COMPLETE THE FOLLOWING —
1. In the advice for newlyweds, rewrite the passage from "Enter the problem: what" up to and including "your message heard.", substituting "partner" for "spouse".
2. Summarize the advice for newlyweds in two sentences.
3. Extend the advice for newlyweds by continuing it from where it stops.
═══ SOURCE TEXT ═══
Best Advice for Newlyweds
(from a newlywed herself!)
Advice for Newlyweds... quite the broad topic I'd say! If you're a newlywed searching for some advice, you've come to the right place. In my wedded experience of nearly 3 years, here is what I have found to work and not work:
Advice for Newlyweds #1- Chores
For the first little while of your marriage, play it by ear. Don't become Mrs. Chore-Nazi and post checklists on the wall for who has to do what around the house!
Just give it some time and see who naturally gravitates towards certain things that need to be done. This totally depends on your work schedules, the size of your place, etc... so there's no way I can nail it down precisely for you here... sorry!
After some time you'll be able to tell who should be doing what. For us it's like this: Andrew cleans the bathroom and sweeps our place on weekends, washes the dishes every evening, and does a bit of lunch prep.
I do the cooking, grocery shopping, laundry, and take care of paying the bills and organizing social stuff for us. Pretty even split.
Enter the problem: what if your spouse isn't keeping up with his or her end of the "bargain"? You have the choice of reminding them kindly, reminding them again (aka nagging!), or doing it yourself. (By the way, let's assume that they don't have a good excuse for their slacking, such as having to work overtime or studying, etc).
Advice for Newlyweds: Work out the problem. Don't do their chores for them (because it will only build resentment in you), and don't nag too much... no one likes it! If, after talking to them about it a few times, nothing changes (or there's no consistent change), try coming up with a creative way to make your message heard.
═══ DATASET EXTRACT ═══
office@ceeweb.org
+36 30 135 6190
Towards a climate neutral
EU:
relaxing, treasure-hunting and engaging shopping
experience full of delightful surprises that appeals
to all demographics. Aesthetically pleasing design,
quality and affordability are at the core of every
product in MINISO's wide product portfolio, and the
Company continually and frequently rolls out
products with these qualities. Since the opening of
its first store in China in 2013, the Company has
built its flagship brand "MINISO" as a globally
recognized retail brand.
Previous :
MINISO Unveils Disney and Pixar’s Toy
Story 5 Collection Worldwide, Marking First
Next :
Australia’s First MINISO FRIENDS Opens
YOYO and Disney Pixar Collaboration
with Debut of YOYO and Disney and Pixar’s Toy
═══
ANSWERS BY ITEM NUMBER —
1.
Enter the problem: what if your partner isn't keeping up with his or her end of the "bargain"? You have the choice of reminding them kindly, reminding them again (aka nagging!), or doing it yourself. (By the way, let's assume that they don't have a good excuse for their slacking, such as having to work overtime or studying, etc).
Advice for Newlyweds: Work out the problem. Don't do their chores for them (because it will only build resentment in you), and don't nag too much... no one likes it! If, after talking to them about it a few times, nothing changes (or there's no consistent change), try coming up with a creative way to make your message heard.

2. Drawing on nearly three years of marriage, the author advises newlyweds to let chores sort themselves out over time instead of posting checklists, and describes a fairly even split with Andrew. When a spouse isn't doing their share, the advice is to work the problem out without doing their chores for them or nagging too much, and to try a creative way of being heard if talking it over a few times changes nothing.

3.
For example, if someone isn't doing the dishes like he's supposed to (and they're piling up after a few days), try a little sticky note by the sink.
Can you see the sticky note on the top left of this picture?
If you can't, take a look at the zoomed-in version below:
If the sticky note doesn't work, try something a little stronger like writing him an email about it. It might sound a little lame, but sometimes people need to see things in writing to make it stick. Tell them what you want and why you want it.
For example: "I need you to do the dishes every night because it frustrates me that I cook nice dinners for you and then come into the kitchen the next morning and still see a big mess. We often don't have clean breakfast dishes because they're still sitting there from yesterday. Can you please make sure to work on this because it's driving me a little crazy, and I've spoken to you about this several times now. Thanks, and remember I love you!"
See... easy! Don't be nasty - just say it very directly and kindly. Ask them later on if they received (and read!) your email, and if there's anything they want to talk about. Keep the communication open, and if all else fails, try this friendly advice for newlyweds info on husband training!
Advice for Newlyweds #2- Frequent Little Arguments
Jenny and Jon have been married for 5 months. They get along super well for the most part and think they have a great marriage. However, lately they've been noticing a lot of bickering between them, and want it to stop. Here's the deal:
Jenny and Jon both have to get up at 6am for work every morning, so they've agreed to go to bed at 10pm together every night. Jenny stays up most nights till 9:55 watching cooking shows, realizes it's almost bed-time, and then spends an hour in the bathroom "getting ready for bed." Jon is frustrated.
Jenny and Jon have a busy schedule during the week and use the weekends to catch up and clean their house. They have split the chores fairly, and it's Jenny's job to clean the bathroom. However, on weekends Jenny gets sidetracked with getting her nails done, shopping, going out with friends, cooking, etc. The bathroom only gets cleaned every 3 weeks and Jon is getting grossed out!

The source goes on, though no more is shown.